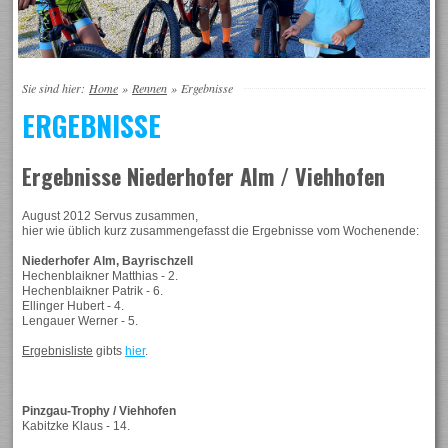
Sie sind hier:
Home
»
Rennen
»
Ergebnisse
ERGEBNISSE
Ergebnisse Niederhofer Alm / Viehhofen
August 2012 Servus zusammen,
hier wie üblich kurz zusammengefasst die Ergebnisse vom Wochenende:
Niederhofer Alm, Bayrischzell
Hechenblaikner Matthias - 2.
Hechenblaikner Patrik - 6.
Ellinger Hubert - 4.
Lengauer Werner - 5.
Ergebnisliste
gibts
hier
.
Pinzgau-Trophy / Viehhofen
Kabitzke Klaus - 14.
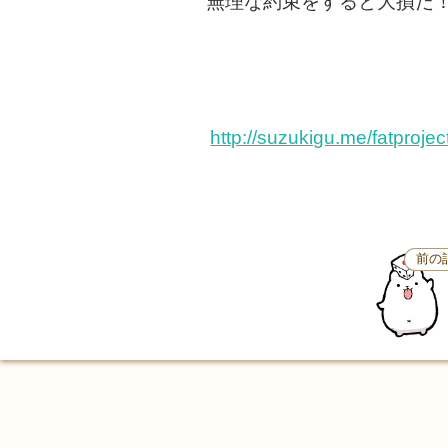
無理な約束をすると大損だ
http://suzukigu.me/fatprojec
前の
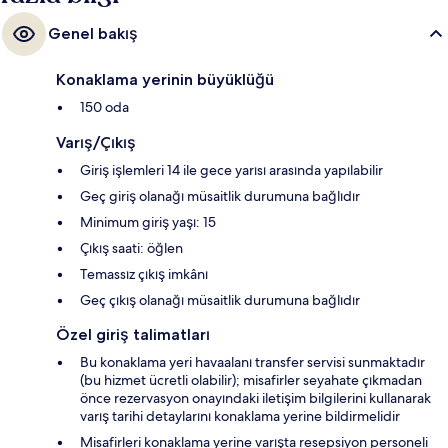
Genel bakış
Konaklama yerinin büyüklüğü
150 oda
Varış/Çıkış
Giriş işlemleri 14 ile gece yarısı arasında yapılabilir
Geç giriş olanağı müsaitlik durumuna bağlıdır
Minimum giriş yaşı: 15
Çıkış saati: öğlen
Temassız çıkış imkânı
Geç çıkış olanağı müsaitlik durumuna bağlıdır
Özel giriş talimatları
Bu konaklama yeri havaalanı transfer servisi sunmaktadır
(bu hizmet ücretli olabilir); misafirler seyahate çıkmadan
önce rezervasyon onayındaki iletişim bilgilerini kullanarak
varış tarihi detaylarını konaklama yerine bildirmelidir
Misafirleri konaklama yerine varışta resepsiyon personeli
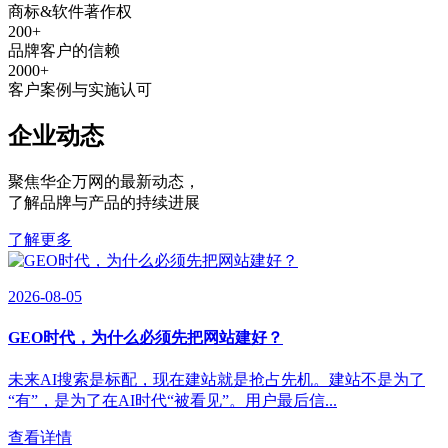
商标&软件著作权
200
+
品牌客户的信赖
2000
+
客户案例与实施认可
企业动态
聚焦华企万网的最新动态
，
了解品牌与产品的持续进展
了解更多
2026-08-05
GEO时代，为什么必须先把网站建好？
未来AI搜索是标配，现在建站就是抢占先机。建站不是为了
“有”，是为了在AI时代“被看见”。用户最后信...
查看详情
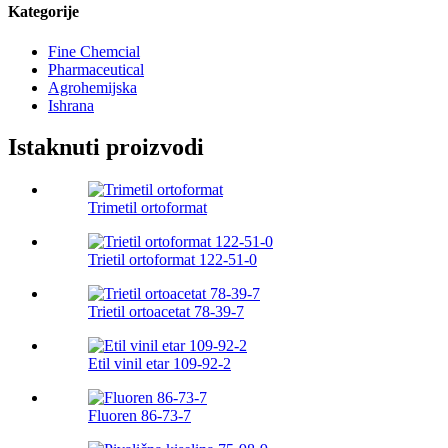
Kategorije
Fine Chemcial
Pharmaceutical
Agrohemijska
Ishrana
Istaknuti proizvodi
Trimetil ortoformat
Trietil ortoformat 122-51-0
Trietil ortoacetat 78-39-7
Etil vinil etar 109-92-2
Fluoren 86-73-7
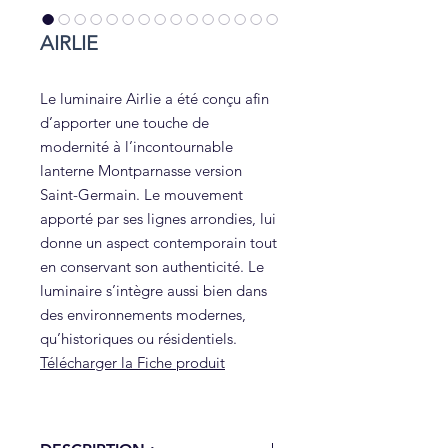
AIRLIE
Le luminaire Airlie a été conçu afin
d’apporter une touche de
modernité à l’incontournable
lanterne Montparnasse version
Saint-Germain. Le mouvement
apporté par ses lignes arrondies, lui
donne un aspect contemporain tout
en conservant son authenticité. Le
luminaire s’intègre aussi bien dans
des environnements modernes,
qu’historiques ou résidentiels.
Télécharger la Fiche produit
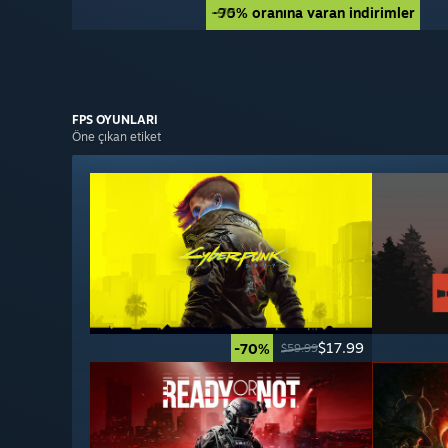
-90% oranına varan indirimler
-75% oranına varan indirimler
FPS
OYUNLARI
Öne çıkan etiket
$17.99
-70%
$59.99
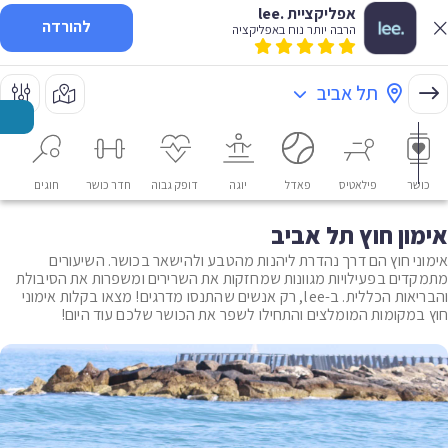
אפליקציית .lee
להורדה
הרבה יותר נוח באפליקציה
תל אביב
כושר
פילאטיס
פאדל
יוגה
דופק גבוה
חדר כושר
חוגים
או
אימון חוץ תל אביב
אימוני חוץ הם דרך נהדרת ליהנות מהטבע ולהישאר בכושר. השיעורים
מתמקדים בפעילויות מגוונות שמחזקות את השרירים ומשפרות את הסיבולת
והבריאות הכללית. ב-lee, רק אנשים שהתנסו מדרגים! מצאו בקלות אימוני
חוץ במקומות המומלצים והתחילו לשפר את הכושר שלכם עוד היום!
──────
Filter the listing for the word "Niederhofer" and copy each line that has it.

Result for this exercise:
Ergebnisse Niederhofer Alm / Viehhofen
Niederhofer Alm, Bayrischzell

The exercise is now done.